Task instructions -
When the word "often" shows up in a line of the records below, copy that line.

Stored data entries
┌──
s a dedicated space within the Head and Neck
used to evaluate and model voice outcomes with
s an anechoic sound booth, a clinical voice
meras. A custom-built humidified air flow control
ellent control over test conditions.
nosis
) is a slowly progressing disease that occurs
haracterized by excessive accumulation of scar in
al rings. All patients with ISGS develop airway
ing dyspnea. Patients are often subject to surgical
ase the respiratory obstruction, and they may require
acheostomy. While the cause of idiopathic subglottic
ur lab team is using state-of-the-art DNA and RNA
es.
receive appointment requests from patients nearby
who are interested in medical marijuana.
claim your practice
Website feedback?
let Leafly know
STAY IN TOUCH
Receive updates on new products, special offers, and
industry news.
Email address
└──
┌──
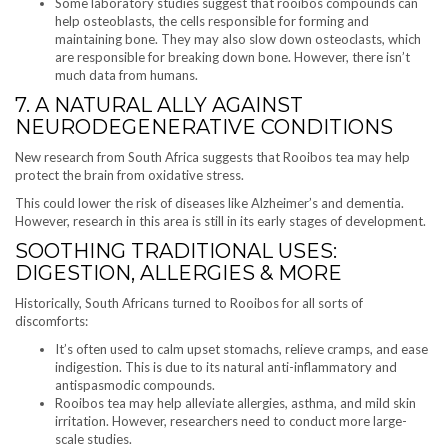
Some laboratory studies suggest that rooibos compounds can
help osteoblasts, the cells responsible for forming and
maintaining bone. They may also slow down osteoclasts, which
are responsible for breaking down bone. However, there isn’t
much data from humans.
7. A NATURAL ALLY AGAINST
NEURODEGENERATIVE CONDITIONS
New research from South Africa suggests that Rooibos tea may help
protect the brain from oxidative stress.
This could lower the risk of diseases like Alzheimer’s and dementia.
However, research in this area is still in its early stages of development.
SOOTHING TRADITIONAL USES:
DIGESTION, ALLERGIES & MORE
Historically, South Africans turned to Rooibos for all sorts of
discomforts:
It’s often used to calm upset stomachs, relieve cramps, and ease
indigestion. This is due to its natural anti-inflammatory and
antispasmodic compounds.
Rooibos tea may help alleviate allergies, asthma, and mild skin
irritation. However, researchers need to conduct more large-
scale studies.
└──
Written reply -
ing dyspnea. Patients are often subject to surgical
It’s often used to calm upset stomachs, relieve cramps, and ease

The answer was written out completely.